Medical Errors Issue Hits Capitol Hill
McEachern's wife had anger for her attending physician, with whom she settled in a malpractice action. "He let a resident do the procedure without my approval," she said. "The resident didn't know what he was doing."
Debra Malone told the panel a tragic story of her father, a 64-year old doctor who died after an error-filled night in an intensive care unit. The ICU, she said, was staffed only with an intern and float nurse who was unfamiliar with the unit. "The attending physician was at home sleeping."
And Diana Artemis described an orthopedic surgeon's "incompetent after-care" from a total hip replacement, resulting in multiple corrective operations. "It is time the medical industry opens its books," she said.
But AMA immediate past president Nancy Dickey, MD, asked, "Is the surgeon responsible for a fall after surgery?" Dickey testified against the creation of a mandatory error-reporting system. That effort, she claimed, would backfire and establish an environment hostile to "trust and open communication." The AMA backs voluntary error reporting, she said, although it believes those who step forward must have a full guarantee against liability.
The AHA also had qualms about reporting requirements. Moreover, Jefferson Health System chief medical officer Stanton Smullens, MD, testified for the association that a patient could take more initiative in screening for the best care. For example, a patient could ask a doctor whether he's been sued and request that a resident not treat them. But Specter rejoined that only an "extraordinary patient" would ask those questions.

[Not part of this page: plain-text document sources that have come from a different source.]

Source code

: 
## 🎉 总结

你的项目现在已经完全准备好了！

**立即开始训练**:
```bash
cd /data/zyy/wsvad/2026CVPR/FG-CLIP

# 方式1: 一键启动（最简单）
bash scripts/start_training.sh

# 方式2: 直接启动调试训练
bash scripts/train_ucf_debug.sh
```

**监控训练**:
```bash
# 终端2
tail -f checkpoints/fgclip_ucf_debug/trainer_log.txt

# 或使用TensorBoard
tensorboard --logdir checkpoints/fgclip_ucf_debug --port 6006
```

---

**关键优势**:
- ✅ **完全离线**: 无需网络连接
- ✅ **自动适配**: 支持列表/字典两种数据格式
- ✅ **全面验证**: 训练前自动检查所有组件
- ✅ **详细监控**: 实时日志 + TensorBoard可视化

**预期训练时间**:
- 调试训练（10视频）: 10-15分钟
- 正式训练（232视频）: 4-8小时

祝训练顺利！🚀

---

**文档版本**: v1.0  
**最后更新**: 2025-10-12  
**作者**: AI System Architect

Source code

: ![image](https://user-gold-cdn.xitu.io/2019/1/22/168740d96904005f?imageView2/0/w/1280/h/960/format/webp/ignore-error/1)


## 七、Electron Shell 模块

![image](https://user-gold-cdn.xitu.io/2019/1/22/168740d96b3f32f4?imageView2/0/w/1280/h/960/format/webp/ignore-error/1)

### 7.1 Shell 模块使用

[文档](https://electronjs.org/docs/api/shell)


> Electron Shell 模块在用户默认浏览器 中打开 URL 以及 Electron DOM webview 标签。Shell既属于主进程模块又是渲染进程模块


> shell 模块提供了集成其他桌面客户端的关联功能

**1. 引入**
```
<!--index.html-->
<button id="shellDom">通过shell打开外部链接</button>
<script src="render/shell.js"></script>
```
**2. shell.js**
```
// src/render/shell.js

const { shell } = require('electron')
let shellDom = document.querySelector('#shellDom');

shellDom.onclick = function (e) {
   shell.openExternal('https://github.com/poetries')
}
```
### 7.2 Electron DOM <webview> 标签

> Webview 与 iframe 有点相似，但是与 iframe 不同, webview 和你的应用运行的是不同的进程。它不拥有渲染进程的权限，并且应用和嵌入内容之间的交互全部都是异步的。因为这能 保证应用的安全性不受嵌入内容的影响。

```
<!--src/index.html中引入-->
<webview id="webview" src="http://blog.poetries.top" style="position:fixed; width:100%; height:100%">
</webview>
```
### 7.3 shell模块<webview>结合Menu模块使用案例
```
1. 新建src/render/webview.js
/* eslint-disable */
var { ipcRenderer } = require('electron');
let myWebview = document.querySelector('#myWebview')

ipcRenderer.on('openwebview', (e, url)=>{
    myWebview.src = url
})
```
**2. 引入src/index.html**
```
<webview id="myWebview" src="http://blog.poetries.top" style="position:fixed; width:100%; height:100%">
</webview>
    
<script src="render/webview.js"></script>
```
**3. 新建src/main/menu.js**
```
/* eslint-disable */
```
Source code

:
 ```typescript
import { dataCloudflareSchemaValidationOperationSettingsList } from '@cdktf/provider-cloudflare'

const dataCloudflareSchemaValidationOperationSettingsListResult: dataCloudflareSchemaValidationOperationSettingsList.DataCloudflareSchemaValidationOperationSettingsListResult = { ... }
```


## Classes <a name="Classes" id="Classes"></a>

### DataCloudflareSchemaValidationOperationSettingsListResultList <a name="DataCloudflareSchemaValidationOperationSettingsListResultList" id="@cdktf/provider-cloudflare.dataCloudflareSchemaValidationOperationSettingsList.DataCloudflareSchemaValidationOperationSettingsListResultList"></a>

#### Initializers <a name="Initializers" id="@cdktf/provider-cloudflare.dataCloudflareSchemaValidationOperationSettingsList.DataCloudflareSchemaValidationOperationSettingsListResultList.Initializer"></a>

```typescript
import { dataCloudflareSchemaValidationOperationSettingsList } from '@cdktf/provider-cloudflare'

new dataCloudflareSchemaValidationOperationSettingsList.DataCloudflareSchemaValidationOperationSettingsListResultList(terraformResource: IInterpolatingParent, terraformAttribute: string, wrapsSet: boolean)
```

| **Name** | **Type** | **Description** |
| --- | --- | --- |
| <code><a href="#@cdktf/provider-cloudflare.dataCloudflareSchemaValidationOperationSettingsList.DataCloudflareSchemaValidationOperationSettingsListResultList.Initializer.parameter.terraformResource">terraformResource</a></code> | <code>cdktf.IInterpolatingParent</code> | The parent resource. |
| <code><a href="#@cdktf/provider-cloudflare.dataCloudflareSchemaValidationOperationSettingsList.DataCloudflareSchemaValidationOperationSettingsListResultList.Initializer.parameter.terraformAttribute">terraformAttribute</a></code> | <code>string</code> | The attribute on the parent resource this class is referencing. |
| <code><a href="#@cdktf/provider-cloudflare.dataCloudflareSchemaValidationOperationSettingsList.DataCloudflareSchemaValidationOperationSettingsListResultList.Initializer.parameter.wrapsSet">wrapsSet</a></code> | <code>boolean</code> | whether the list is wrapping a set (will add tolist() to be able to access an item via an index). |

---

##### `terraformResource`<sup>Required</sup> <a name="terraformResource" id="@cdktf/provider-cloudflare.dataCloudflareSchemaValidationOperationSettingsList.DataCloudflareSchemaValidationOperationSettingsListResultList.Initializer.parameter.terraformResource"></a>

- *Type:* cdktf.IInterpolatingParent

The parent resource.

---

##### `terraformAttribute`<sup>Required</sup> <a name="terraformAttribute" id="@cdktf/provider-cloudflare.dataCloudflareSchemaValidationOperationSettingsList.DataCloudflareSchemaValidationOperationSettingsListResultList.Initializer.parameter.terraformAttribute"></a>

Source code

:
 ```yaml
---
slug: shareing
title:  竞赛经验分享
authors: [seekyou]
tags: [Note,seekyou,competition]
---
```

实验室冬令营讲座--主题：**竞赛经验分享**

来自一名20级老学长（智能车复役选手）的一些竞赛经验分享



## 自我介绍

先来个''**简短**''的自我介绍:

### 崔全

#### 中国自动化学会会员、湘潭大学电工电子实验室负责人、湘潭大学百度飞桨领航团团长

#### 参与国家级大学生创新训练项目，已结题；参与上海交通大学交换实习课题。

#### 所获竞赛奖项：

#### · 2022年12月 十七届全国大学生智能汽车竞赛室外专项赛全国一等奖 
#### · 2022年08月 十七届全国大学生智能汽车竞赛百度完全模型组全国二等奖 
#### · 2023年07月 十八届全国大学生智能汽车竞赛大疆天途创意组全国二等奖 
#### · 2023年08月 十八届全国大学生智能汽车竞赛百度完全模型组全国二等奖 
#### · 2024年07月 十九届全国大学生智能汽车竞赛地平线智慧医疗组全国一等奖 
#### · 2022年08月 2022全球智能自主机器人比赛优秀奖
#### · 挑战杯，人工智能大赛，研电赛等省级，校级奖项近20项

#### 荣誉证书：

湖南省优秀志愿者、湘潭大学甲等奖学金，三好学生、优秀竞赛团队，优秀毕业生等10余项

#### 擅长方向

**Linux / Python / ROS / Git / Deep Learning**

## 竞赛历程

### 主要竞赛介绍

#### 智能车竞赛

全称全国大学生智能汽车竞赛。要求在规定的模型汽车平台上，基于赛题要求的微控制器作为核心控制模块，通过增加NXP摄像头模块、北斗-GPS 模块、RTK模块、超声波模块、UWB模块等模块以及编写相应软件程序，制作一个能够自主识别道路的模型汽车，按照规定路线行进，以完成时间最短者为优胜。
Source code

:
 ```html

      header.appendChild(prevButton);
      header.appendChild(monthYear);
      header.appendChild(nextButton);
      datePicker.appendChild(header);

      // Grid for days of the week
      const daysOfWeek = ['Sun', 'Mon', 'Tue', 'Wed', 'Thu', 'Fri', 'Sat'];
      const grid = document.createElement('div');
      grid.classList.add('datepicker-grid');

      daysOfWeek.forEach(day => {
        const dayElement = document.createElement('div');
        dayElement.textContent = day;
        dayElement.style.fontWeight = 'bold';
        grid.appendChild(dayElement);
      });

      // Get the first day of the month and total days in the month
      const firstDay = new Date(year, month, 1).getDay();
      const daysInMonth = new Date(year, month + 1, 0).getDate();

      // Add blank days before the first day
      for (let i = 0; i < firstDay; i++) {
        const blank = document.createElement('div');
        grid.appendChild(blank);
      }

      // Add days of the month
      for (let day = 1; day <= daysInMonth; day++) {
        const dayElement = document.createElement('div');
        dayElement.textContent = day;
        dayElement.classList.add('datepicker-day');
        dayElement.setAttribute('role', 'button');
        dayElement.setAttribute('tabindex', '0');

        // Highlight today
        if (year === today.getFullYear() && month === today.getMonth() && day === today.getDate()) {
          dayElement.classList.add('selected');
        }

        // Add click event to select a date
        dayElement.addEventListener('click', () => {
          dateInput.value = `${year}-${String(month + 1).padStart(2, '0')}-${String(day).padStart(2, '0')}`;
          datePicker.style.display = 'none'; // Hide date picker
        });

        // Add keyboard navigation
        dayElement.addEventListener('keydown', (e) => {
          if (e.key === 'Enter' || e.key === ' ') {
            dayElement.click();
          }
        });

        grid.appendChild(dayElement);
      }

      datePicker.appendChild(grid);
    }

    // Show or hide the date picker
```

In contrast to the doctors and hospitals, the American Nurses Association said it backed a mandatory error-reporting system.
Meanwhile, health experts testified that ensuring health professionals won't be sued is central to battling system weaknesses that result in errors. "The best physicians and the best institutions make mistakes," said John Eisenberg, MD, administrator of the Agency for Healthcare Research and Quality. "We must change the culture of secrecy," he said, and avoid a reaction to errors he characterized as "name them, blame them, and chain them."
Martin Merry, PhD, a health management professor at the University of New Hampshire, agreed: "The root cause [of medical errors] is not incompetent doctors," he said, arguing that the institute's report was "long" on regulation. He recommended that health care build its delivery system "around our patients rather than our doctors and hospitals."